[Chart interpretation exercises]
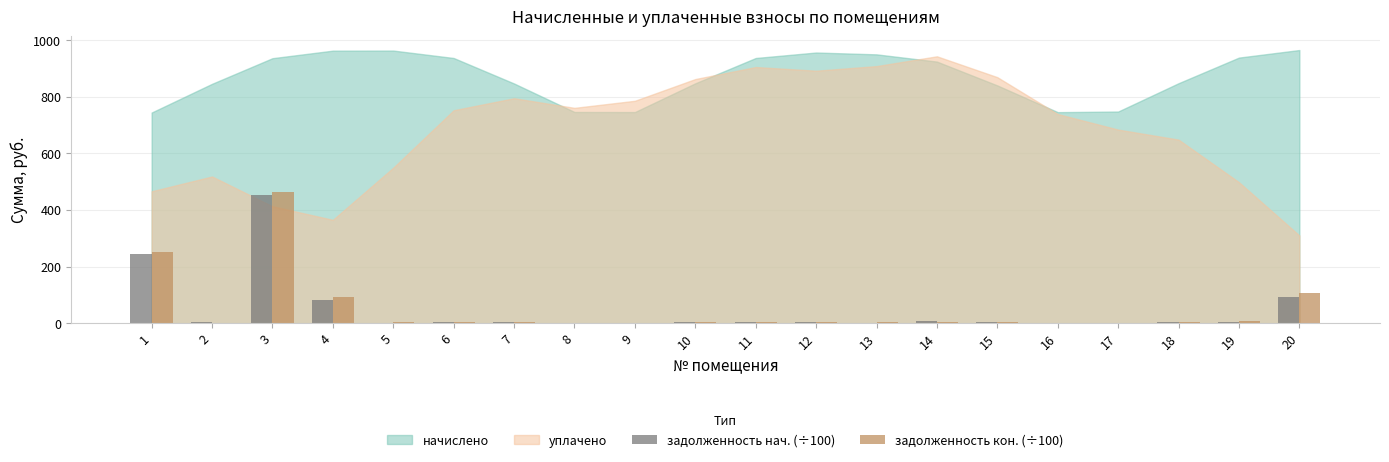

How many values in the задолженность нач. (÷100) series exceed 2?

14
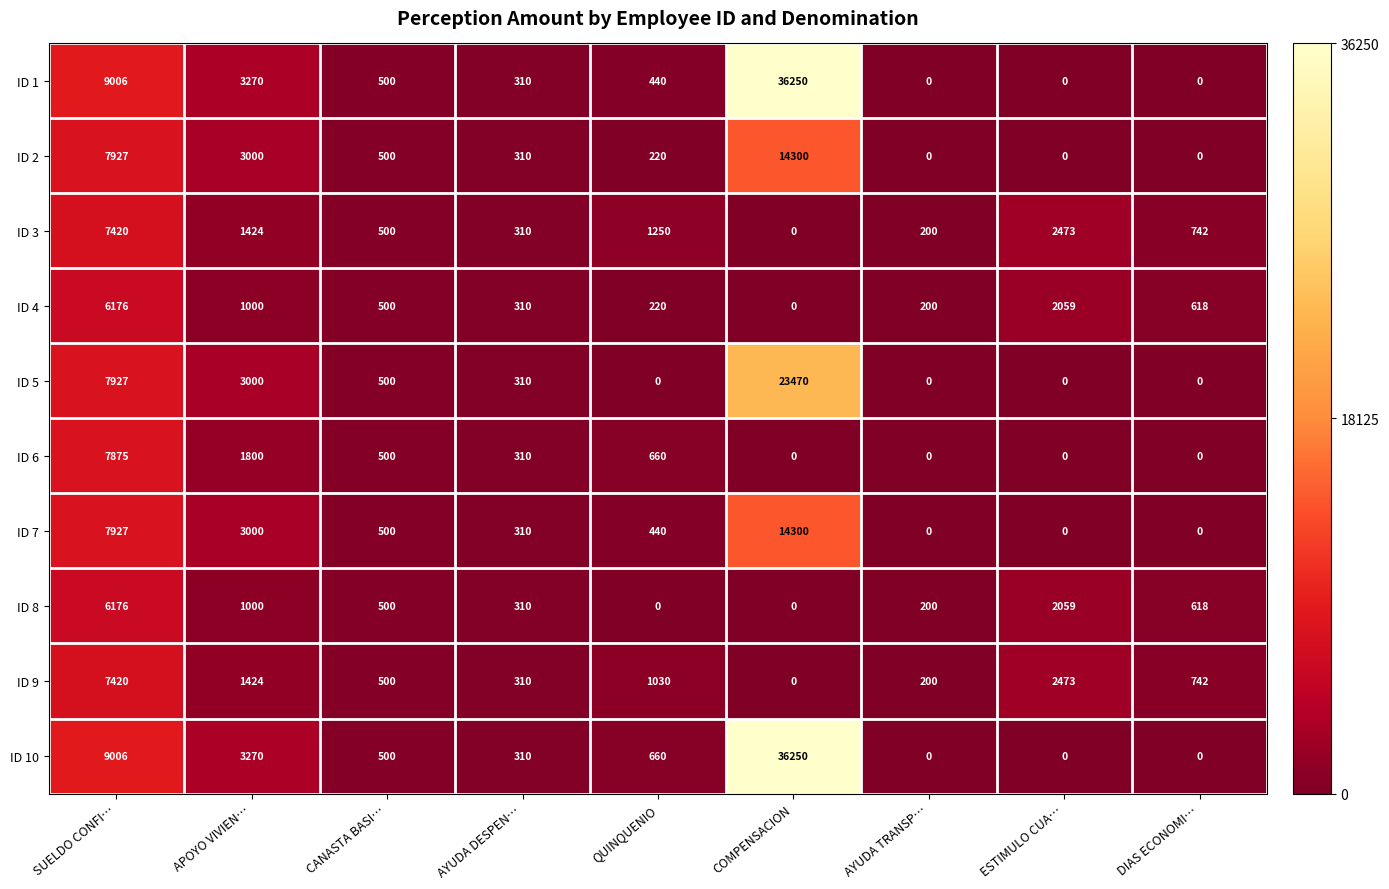

At how many categories does at least one series exceed 6772?

2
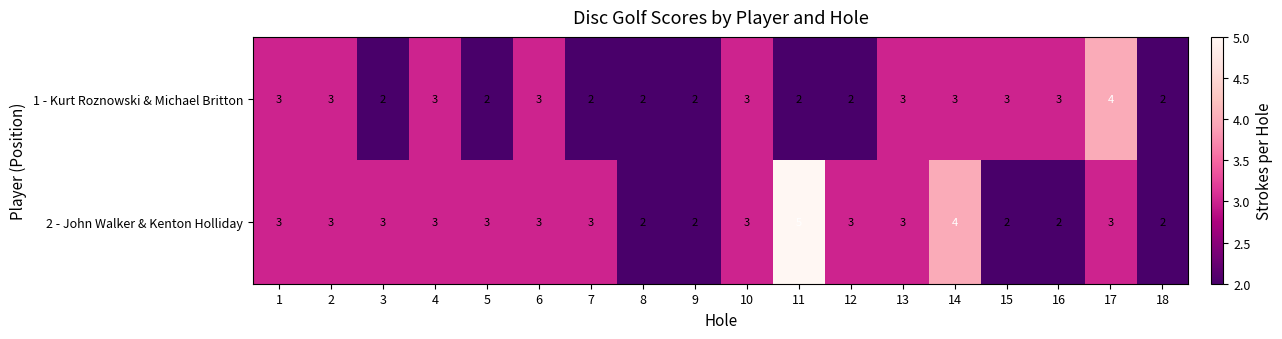

List the series in order of their overall mean, lowest first.

1 - Kurt Roznowski & Michael Britton, 2 - John Walker & Kenton Holliday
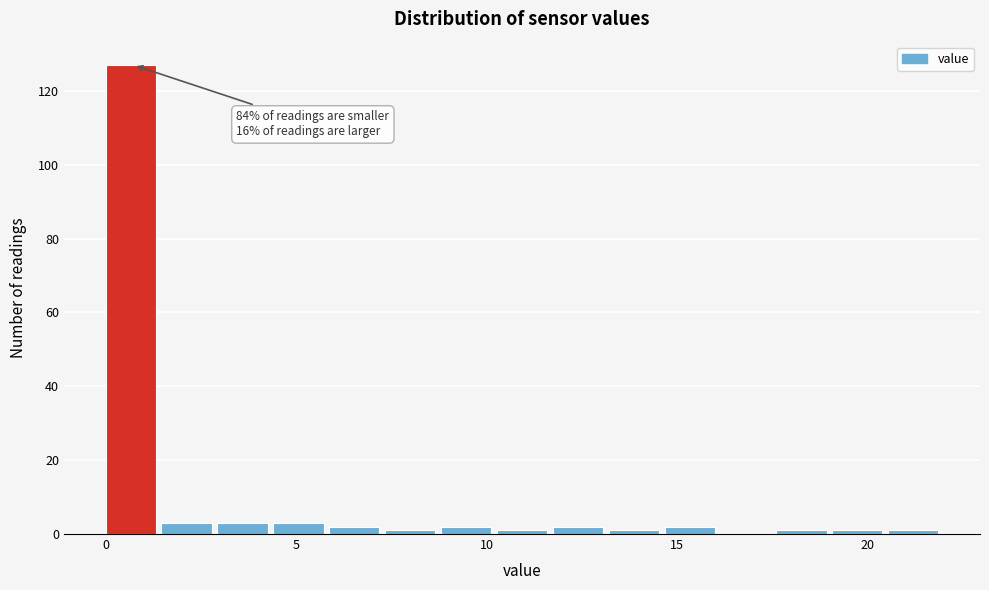

Around what value on the x-axis is the tallest bar? Give the approximate position of its centre, as read against the axis.

0.5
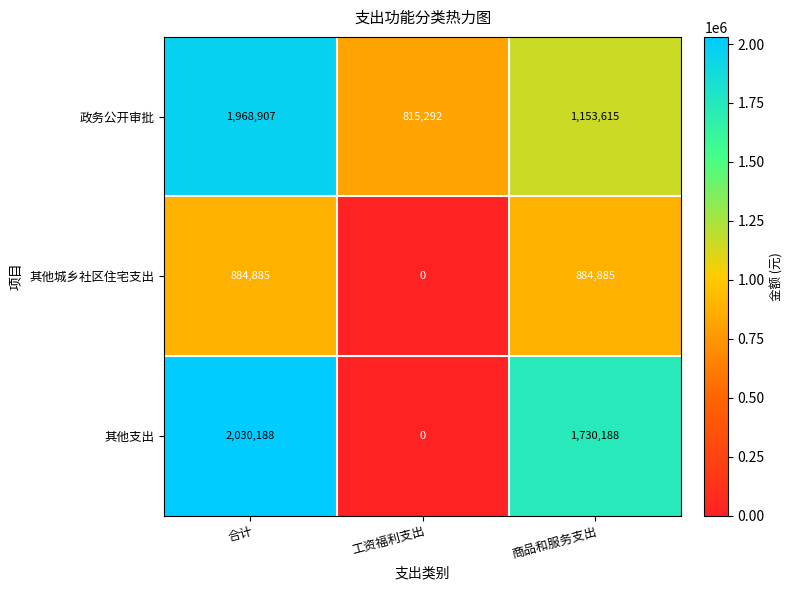

True or false: 政务公开审批 has a value of 395314 at 商品和服务支出.

False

-- WHAT NEEDS TO BE DONE --
Return every line of the material that contains the string "exceed". Treat uppercase and lowercase as different.

-- WRITTEN SOLUTION --
How many values in the задолженность нач. (÷100) series exceed 2?
At how many categories does at least one series exceed 6772?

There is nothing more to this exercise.